_ABOUT THIS TASK:_
Starting with the line containing "Tot Appr. 2020: 2" and continuing through the last line of the material, arrange those lines as a JSON list of strings, one string per line, leaving out any blank lines.

====== EXCERPTED RECORDS ======

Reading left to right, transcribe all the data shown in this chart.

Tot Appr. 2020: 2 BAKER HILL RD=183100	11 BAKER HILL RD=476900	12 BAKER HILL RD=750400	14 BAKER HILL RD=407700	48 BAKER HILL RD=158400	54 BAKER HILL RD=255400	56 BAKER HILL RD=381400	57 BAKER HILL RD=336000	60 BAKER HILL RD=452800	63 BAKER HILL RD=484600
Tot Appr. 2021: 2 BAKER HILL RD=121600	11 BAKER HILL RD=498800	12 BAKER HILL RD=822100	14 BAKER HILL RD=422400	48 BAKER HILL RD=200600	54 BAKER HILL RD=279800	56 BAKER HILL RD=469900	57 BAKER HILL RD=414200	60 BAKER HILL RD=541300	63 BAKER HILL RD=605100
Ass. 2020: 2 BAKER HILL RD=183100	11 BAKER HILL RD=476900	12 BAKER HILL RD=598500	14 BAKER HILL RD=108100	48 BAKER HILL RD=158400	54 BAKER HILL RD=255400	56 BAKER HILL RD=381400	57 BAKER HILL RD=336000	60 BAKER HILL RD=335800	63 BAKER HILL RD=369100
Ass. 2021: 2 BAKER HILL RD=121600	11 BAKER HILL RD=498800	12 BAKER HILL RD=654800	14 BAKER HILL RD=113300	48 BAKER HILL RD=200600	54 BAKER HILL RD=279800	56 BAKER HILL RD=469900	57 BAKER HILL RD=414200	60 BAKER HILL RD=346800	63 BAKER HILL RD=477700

======

_WRITTEN SOLUTION:_
[
  "Tot Appr. 2020: 2 BAKER HILL RD=183100\t11 BAKER HILL RD=476900\t12 BAKER HILL RD=750400\t14 BAKER HILL RD=407700\t48 BAKER HILL RD=158400\t54 BAKER HILL RD=255400\t56 BAKER HILL RD=381400\t57 BAKER HILL RD=336000\t60 BAKER HILL RD=452800\t63 BAKER HILL RD=484600",
  "Tot Appr. 2021: 2 BAKER HILL RD=121600\t11 BAKER HILL RD=498800\t12 BAKER HILL RD=822100\t14 BAKER HILL RD=422400\t48 BAKER HILL RD=200600\t54 BAKER HILL RD=279800\t56 BAKER HILL RD=469900\t57 BAKER HILL RD=414200\t60 BAKER HILL RD=541300\t63 BAKER HILL RD=605100",
  "Ass. 2020: 2 BAKER HILL RD=183100\t11 BAKER HILL RD=476900\t12 BAKER HILL RD=598500\t14 BAKER HILL RD=108100\t48 BAKER HILL RD=158400\t54 BAKER HILL RD=255400\t56 BAKER HILL RD=381400\t57 BAKER HILL RD=336000\t60 BAKER HILL RD=335800\t63 BAKER HILL RD=369100",
  "Ass. 2021: 2 BAKER HILL RD=121600\t11 BAKER HILL RD=498800\t12 BAKER HILL RD=654800\t14 BAKER HILL RD=113300\t48 BAKER HILL RD=200600\t54 BAKER HILL RD=279800\t56 BAKER HILL RD=469900\t57 BAKER HILL RD=414200\t60 BAKER HILL RD=346800\t63 BAKER HILL RD=477700"
]